The Path of Least Insistence

Come Friday, spring through fall, the blue highways beckoned me to tease the unexpected and curious from the geography.  Those were the days that your route would be determined by a whim, not a satellite.  I remained mostly to myself.  People I encountered on the road could be helpful and informative, but I tried hard to keep the cast of my movie to a minimum and largely avoided others so as to claim ownership of all I saw and felt.  I certainly took note of towns and buildings, parks and farms, and other man-made donations to the landscape and its history, but I felt most at ease with the beautiful and simple disorder of nature.  The rushing streams, dusty forest roads, mountain trails, and the rolling fields behind the weathered farm buildings were what captured my eye and camera lens and filled me with serenity.

Trout Fishing in America

I began to stream fish.  Driving a tiny, cheaply-build, used Japanese sports car with a luggage rack on the trunk, I ventured out with a sleeping bag, pillow, tent and duffel.  In my pack was a 35 mm camera, rolls of slide film and my journal. The trunk held a tent and a camp stove for coffee.  A fishing pole, worms, and tackle box were on the bucket seat beside me.  ‘Dude, get a truck!’ you say.  But my speedy drop-top Datsun 1600 roadster and I would climb mountains, ford streams, race freight trains along the Columbia Gorge, camp in the outback, and park behind fleabag hotels where somehow nothing got stolen from the open two-seater with the keys under the driver’s seat..

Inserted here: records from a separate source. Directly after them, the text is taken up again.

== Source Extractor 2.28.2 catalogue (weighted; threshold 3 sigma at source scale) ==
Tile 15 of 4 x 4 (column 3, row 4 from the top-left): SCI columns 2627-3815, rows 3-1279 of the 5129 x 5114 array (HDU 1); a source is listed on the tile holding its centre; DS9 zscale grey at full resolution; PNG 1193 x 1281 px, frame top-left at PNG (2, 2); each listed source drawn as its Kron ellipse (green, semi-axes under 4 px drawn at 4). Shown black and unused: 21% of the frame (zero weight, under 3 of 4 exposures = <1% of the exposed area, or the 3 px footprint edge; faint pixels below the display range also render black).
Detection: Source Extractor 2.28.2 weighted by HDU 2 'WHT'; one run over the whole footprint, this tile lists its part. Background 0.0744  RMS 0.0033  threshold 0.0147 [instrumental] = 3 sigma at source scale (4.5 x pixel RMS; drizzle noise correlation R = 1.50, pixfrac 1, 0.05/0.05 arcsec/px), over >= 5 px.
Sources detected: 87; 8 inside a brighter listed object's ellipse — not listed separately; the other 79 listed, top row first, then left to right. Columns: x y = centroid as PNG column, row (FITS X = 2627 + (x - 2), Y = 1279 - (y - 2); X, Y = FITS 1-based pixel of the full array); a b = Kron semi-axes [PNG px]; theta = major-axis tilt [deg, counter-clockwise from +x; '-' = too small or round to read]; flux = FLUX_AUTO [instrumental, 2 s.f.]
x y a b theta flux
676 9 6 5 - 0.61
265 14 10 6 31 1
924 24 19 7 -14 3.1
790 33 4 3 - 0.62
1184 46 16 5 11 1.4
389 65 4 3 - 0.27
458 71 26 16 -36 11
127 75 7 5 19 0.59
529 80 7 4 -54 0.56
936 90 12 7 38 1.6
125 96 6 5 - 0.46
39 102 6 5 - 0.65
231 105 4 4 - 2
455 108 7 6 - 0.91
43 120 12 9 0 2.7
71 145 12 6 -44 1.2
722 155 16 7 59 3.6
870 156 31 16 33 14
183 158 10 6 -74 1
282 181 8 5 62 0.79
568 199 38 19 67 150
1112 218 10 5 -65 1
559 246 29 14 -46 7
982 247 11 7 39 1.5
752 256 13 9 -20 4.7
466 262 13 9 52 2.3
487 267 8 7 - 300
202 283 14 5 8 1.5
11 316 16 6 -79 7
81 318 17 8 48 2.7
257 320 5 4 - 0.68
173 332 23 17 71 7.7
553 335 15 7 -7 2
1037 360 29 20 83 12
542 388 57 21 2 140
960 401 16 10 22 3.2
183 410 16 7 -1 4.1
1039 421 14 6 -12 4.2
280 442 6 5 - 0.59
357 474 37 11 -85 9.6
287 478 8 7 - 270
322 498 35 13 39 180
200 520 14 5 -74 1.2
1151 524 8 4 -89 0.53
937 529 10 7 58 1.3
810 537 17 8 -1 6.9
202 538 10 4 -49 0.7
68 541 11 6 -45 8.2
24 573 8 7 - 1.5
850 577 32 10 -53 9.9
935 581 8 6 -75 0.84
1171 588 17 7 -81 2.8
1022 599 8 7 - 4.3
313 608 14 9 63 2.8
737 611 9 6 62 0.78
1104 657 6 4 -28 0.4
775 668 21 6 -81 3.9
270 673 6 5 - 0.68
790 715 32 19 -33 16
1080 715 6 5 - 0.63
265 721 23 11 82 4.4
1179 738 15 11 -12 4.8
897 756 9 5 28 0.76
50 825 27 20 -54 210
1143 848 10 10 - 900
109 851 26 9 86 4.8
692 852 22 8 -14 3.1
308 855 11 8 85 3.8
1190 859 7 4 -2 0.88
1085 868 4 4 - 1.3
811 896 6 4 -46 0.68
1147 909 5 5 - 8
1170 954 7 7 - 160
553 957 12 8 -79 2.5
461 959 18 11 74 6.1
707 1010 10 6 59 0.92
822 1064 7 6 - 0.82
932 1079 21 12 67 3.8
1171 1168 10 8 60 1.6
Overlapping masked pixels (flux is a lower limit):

Author Richard Brautigan wrote several offbeat collections of poetic prose which became cult classics in the 1960s and 70s.  The series of short essays in “Trout Fishing in America” paint a thoughtfully surreal picture of living deeply in life and nature.  Brautigan, unfortunately, eventually succumbed to the disability and death common to those artists who could never achieve the expectations of their deep impressionistic insights.

In the title story he depicts a trout stream in southern Idaho as a metaphor for self-discovery within the flow of nature. That somehow made sense to me — in spite of the fact I was no kinda fisherman of the Zen persuasion. I cast to kill, severed the heads, and ate the prey. In a spiritually ritualistic way of course. Catch and release with no live bait was inelegantly silly and too damn much work, and I didn’t care who knew I thought so. The lesson being it’s important to keep some grip on reality when you’re learning to take trips into untested dimensions. Lest you disappear entirely. Like Brautigan. Like great writers too often do. I only ask that I be spared until I’m ready.

The Call of the Mild

To this day I will swerve off the road on a sunny drive to spend a moment or an hour or a day by a river. It was in simple sacred spots on these shores a half a life ago that I first heard the silent whisper of what would be a ’calling to self.’

I would choose retreats like this, and still do, because it is here I seem to find prayer in the invisible order of things. Unquestioning…just letting the road or the river take me to where I need to go. In those days I was not certain where that call would lead me, but over time I came to know I was experiencing, as my beautiful and occasionally confused lifelong buddy Margo would call it: the carrot at the end of the tunnel.